If you want to know anything about snails, ask Lupin. He's our snail expert.


----------



## Kilope

Well, thanks for all the advice, but I think I'm going to return the snail. 
The poor thing just seems miserable (I'm not even 100% sure it's alive, because it's very slight movements around the tank may just be from Ro nudging his shell).

I've moved it into a Ziplock container with some of the tank water, and I'm going to put in some lettuce in an hour or two. 

I suppose it's for the better, I'm pretty sure I can't take the snail across the border with me when I go to school.

But thanks anyways guys!


----------



## dr2b

Ohh trust me - you would know if it was dead. It would smell HORRBILE if it was dead. You'd know immediately!


----------



## Kilope

Good to know. The snail is definately still alive. I caught it pulling back into his shell.
I'm still pretty sure I'll return it however, I don't think my tank is going to support a happy and healthy snail.


----------



## dramaqueen

Yeah,I've heard that dead snails smell REALLLLLYYY disgusting!! Eeuuuwwww!!!


----------



## dr2b

They do - it is really really REALLY bad. It like sticks to your nose lol. It is amazing how fast they decompose.


----------



## dramaqueen

EEEUUWW! lol


----------



## Lupin

dramaqueen said:


> Yeah,I've heard that dead snails smell REALLLLLYYY disgusting!! Eeuuuwwww!!!

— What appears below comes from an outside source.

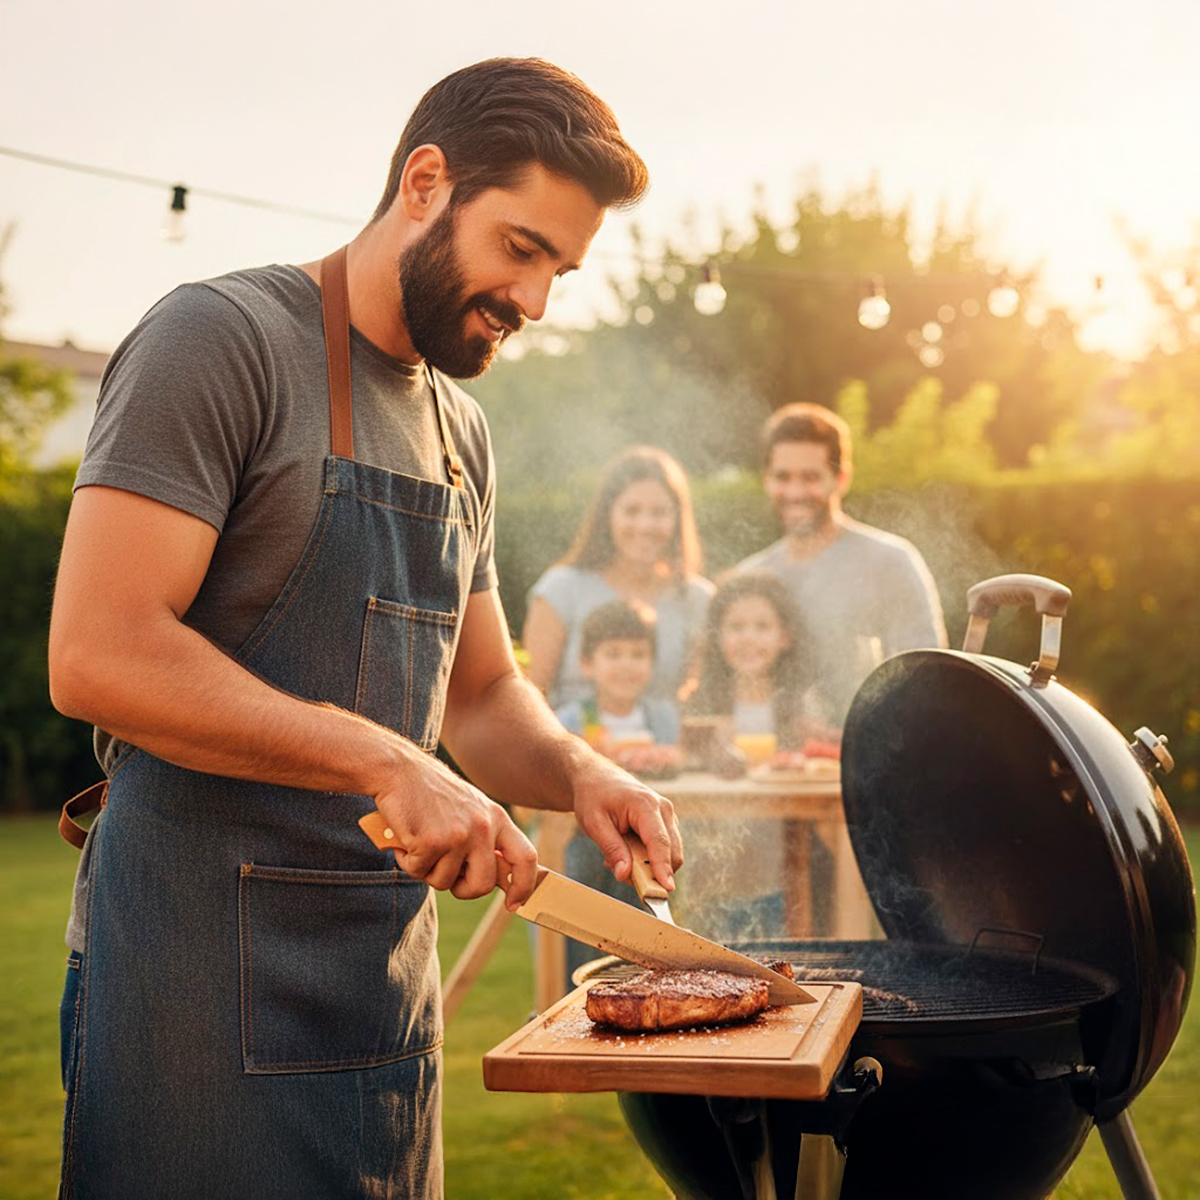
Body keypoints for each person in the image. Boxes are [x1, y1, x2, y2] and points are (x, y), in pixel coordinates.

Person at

A dozen dead snails in a tub is worse than garbage.:lol:


----------



## dramaqueen

I could imagine!! lol


----------



## Ilovemyshiny

ive always liked snails, always wanted them. when i was little i caught a realllyy big one and had it for like a year and ahalf. now my bf wont let me get any for any of my tanks. because apparently they take over the tank and you can NEVER get rid of them....soo lupin if you want to let me know some good snails i could check into getting.....


----------